[Python-Dev] string.join and bad sequences

Guido van Rossum guido@beopen.com
Mon, 10 Jul 2000 15:14:50 -0500


> I added a test case to Lib/test/string_tests.py that uses a sequence
> that returns the wrong answer from __len__.  I've used this test in a
> number of places to make sure the interpreter doesn't dump core when
> it hits a bad user-defined sequence.
> 
> class Sequence:
>     def __init__(self): self.seq = 'wxyz'
>     def __len__(self): return len(self.seq)
>     def __getitem__(self, i): return self.seq[i]
> 
> class BadSeq2(Sequence):
>     def __init__(self): self.seq = ['a', 'b', 'c']
>     def __len__(self): return 8
> 
> The test of string.join and " ".join don't dump core, but they do
> raise an IndexError.  I wonder if that's the right thing to do,
> because the other places where it is handled no exception is raised.
> 
> The question boils down to the semantics of the sequence protocol.
> 
> The string code defintion is:
>     if __len__ returns X, then the length is X
>     thus, __getitem__ should succeed for range(0, X)
>           if it doesn't, raise an IndexError
> 
> The other code (e.g.
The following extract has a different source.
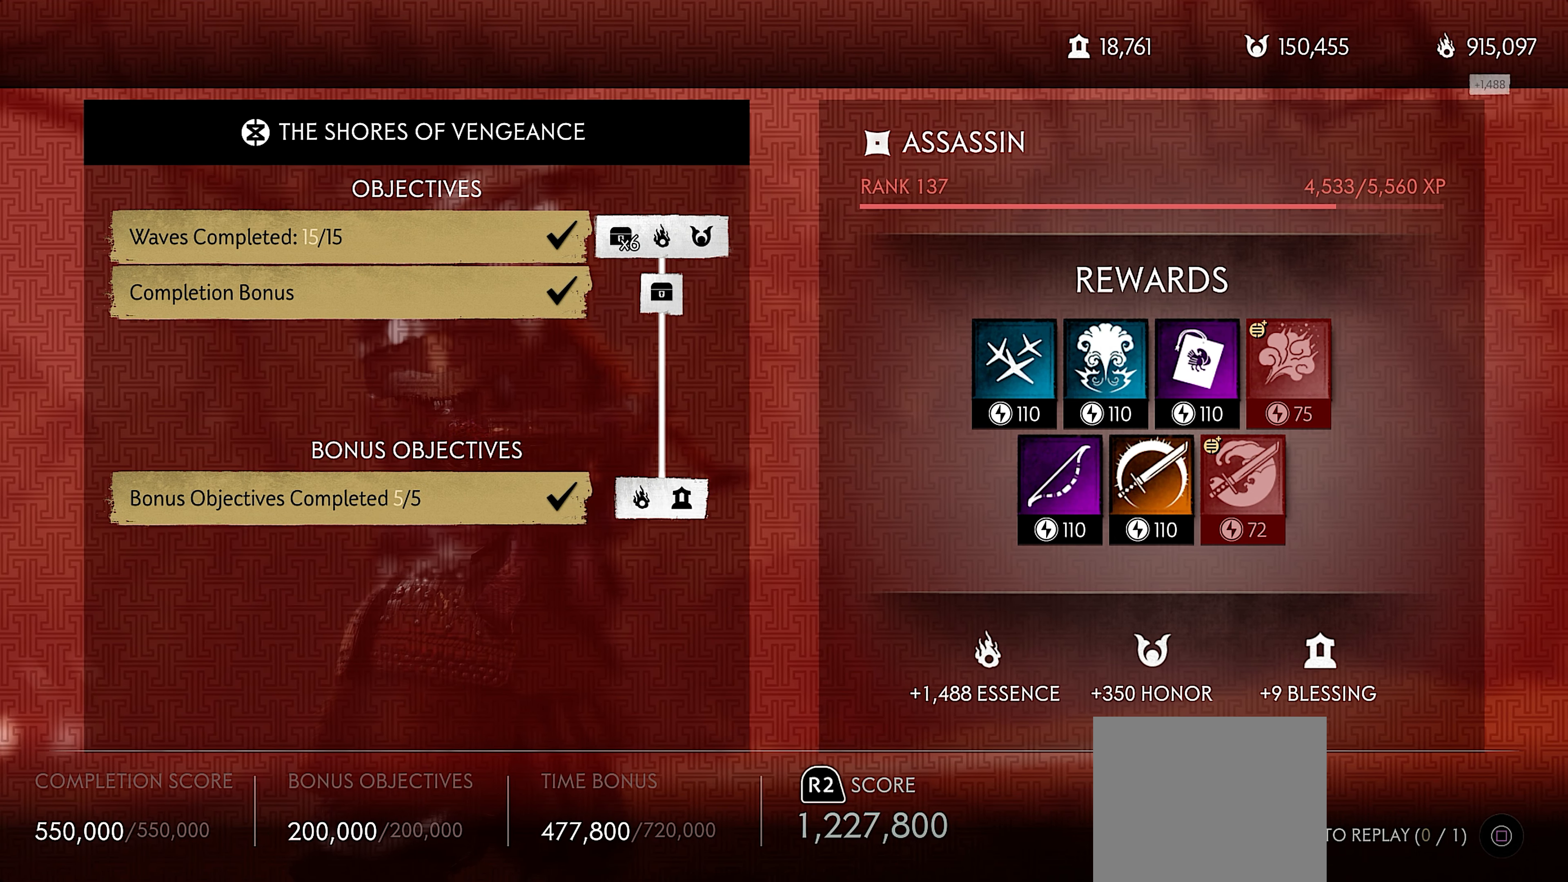
{"buttons": [], "left_stick": "center", "right_stick": "center", "events": [[217, "R2", "up"]]}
PySequence_Tuple) definition is:
>     if __len__ return X, then the length is <= X
>     if __getitem__ succeeds for range(0, X), then length is indeed X
>     if it does not, then length is Y + 1 for highest Y 
>                     where Y is greatest index that actually works
> 
> The definition in PySequence_Tuple seemed quite clever when I first
> saw it, but I like it less now.  If a user-defined sequence raises
> IndexError when len indicates it should not, the code is broken.  The
> attempt to continue anyway is masking an error in user code.
> 
> I vote for fixing PySequence_Tuple and the like to raise an
> IndexError.

I'm not sure I agree.  When Steve Majewski proposed variable-length
sequences, we ended up conceding that __len__ is just a hint.  The
actual length can be longer or shorter.  The map and filter functions
allow this, and so do min/max and others that go over sequences, and
even (of course) the for loop.  (In fact, the preferred behavior is
not to call __len__ at all but just try x[0], x[1], x[2], ... until
IndexError is hit.)

If I read your description of PySequence_Tuple(), it accepts a __len__
that overestimates but not one that understestimates.  That's wrong.
(In Majewski's example, a tar file wrapper would claim to have 0 items
but iterating over it in ascending order would access all the items in
the file.  Claiming some arbitrary integer as __len__ would be wrong.)

So string.join(BadSeq2(), "") or "".join(BadSeq2()) should return "abc".

--Guido van Rossum (home page: http://dinsdale.python.org/~guido/)